● **Study text**
What is supposed to happen for validate after FEATURES_OK? The driver
cannot change any features at that point in time, it can only fail to
use the device.

>
> We do however want to document that this API can be called
> multiple times since that was not the case
> previously.
>
> Also, I would limit this to when
> - the validate callback exists
> - the guest endian-ness is not LE
>
> We also want to document the QEMU bug in a comment here,
> e.g.
>
> /*
> * QEMU before version 6.2 incorrectly uses driver features with guest
> * endian-ness to set endian-ness for config space instead of just using
> * LE for the modern interface as per spec.
> * This breaks reading config in the validate callback.
> * To work around that, when device is 1.0 (so supposed to be LE)
> * but guest is not LE, then send the features to device one extra
> * time before validation.
> */

Do we need to consider migration, or do we not need to be bug-compatible
in this case?

>
> Finally I'd like to see the QEMU bug fix before I merge this one,
> since it will be harder to test with a fix.
>
>
>
>
>> >
>> >
>> > > Signed-off-by: Halil Pasic <pasic@xxxxxxxxxxxxx>
>> > > Fixes: 82e89ea077b9 ("virtio-blk: Add validation for block size in config space")
>> > > Reported-by: markver@xxxxxxxxxx
>> > > ---
>> > > drivers/virtio/virtio.c | 4 ++++
>> > > 1 file changed, 4 insertions(+)

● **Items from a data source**
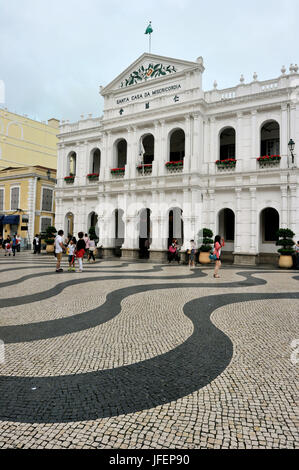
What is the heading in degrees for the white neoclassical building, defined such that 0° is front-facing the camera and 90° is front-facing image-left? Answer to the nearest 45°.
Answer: approximately 45°

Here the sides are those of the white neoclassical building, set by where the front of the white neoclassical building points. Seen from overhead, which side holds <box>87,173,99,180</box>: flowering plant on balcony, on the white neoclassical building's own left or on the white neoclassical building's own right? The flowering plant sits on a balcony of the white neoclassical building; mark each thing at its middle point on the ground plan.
on the white neoclassical building's own right

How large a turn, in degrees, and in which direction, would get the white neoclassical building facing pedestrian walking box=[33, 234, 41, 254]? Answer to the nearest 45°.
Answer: approximately 45° to its right

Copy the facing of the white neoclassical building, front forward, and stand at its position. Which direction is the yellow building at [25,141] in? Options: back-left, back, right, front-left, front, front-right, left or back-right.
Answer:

● **Task directions**
Can you copy word for word everything in the mailing-list excerpt from "What is supposed" down to "use the device."? Rely on the mailing-list excerpt alone.

● **Your response**
What is supposed to happen for validate after FEATURES_OK? The driver
cannot change any features at that point in time, it can only fail to
use the device.